Funds were bridged from Solana to Ethereum using Circle’s Cross-Chain Transfer Protocol in over 100 transactions. Once moved, assets were distributed across multiple wallets.
ATTRIBUTION
Blockchain forensics firms including Elliptic, TRM Labs, and DivergSec identified patterns consistent with North Korea’s Lazarus Group.
Indicators included:
Use of Tornado Cash infrastructure
Timing patterns
Cross-chain movement strategies
Rapid laundering behavior
This aligns with previous major exploits, including the Ronin and Bybit incidents.
CONTAGION EFFECT
Drift’s integration caused wider damage across Solana’s DeFi ecosystem.
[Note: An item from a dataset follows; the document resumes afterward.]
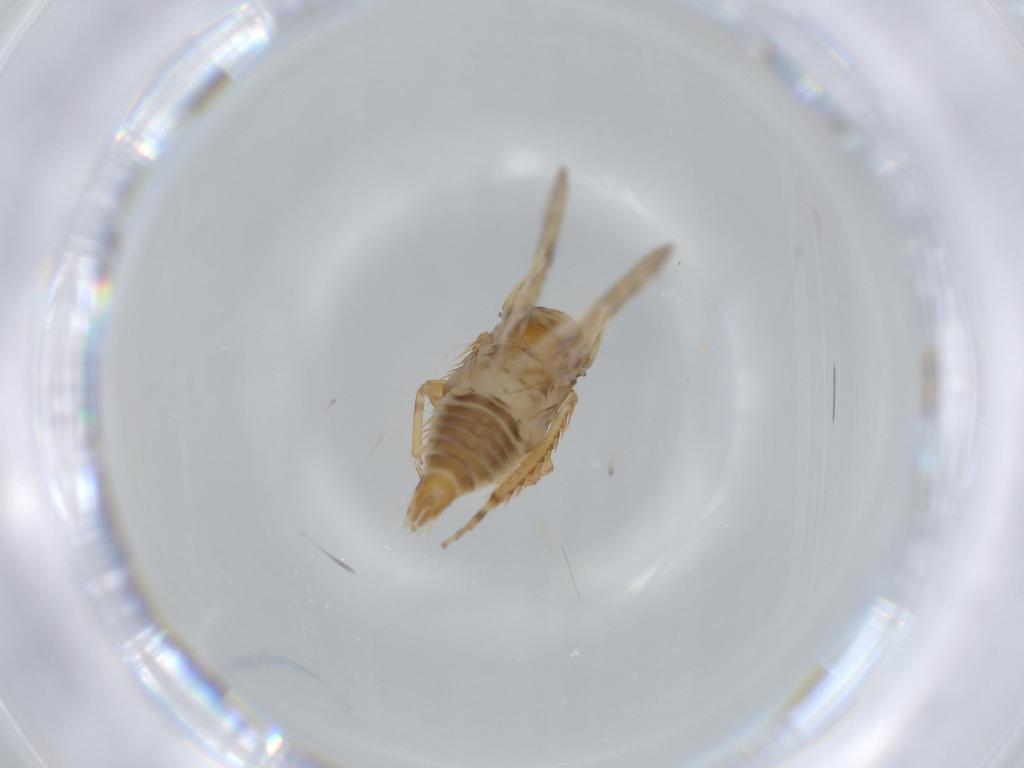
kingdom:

Affected protocols increased from 11 to 20
Multiple projects reported losses
Some lost all deployed funds
Drift’s TVL dropped from $550M to under $232M within hours.
Deposits and withdrawals were halted, and exchanges flagged the DRIFT token for risk.
CIRCLE CONTROVERSY
A major issue emerged around Circle’s response.
Despite $230M in USDC moving through its infrastructure, no immediate freeze action was taken during the attack.
This raised concerns about whether stablecoin issuers can realistically respond in real time during exploits.
THE CORE FAILURE
The root cause was governance design.
On March 27, Drift migrated its Security Council:
2-of-5 multisig threshold
Zero timelock
No delay between approval and execution
This meant two compromised signatures could trigger full control instantly.
There were no safeguards, no monitoring alerts, and no delay mechanisms.
BROADER CONTEXT
This is:
The largest DeFi exploit of 2026
Among the largest in Solana’s history
The pattern reflects a shift in attack strategy:
Focus on governance vulnerabilities
Use of social engineering
Rapid execution beyond human response speed
CONCLUSION
The Drift exploit was not a failure of code. It was a failure of governance, operational security, and response systems.
Two signatures, obtained through manipulation, unlocked access to hundreds of millions in user funds.
The implications extend beyond one protocol. They raise fundamental questions about how secure DeFi infrastructure can be when governance systems remain vulnerable.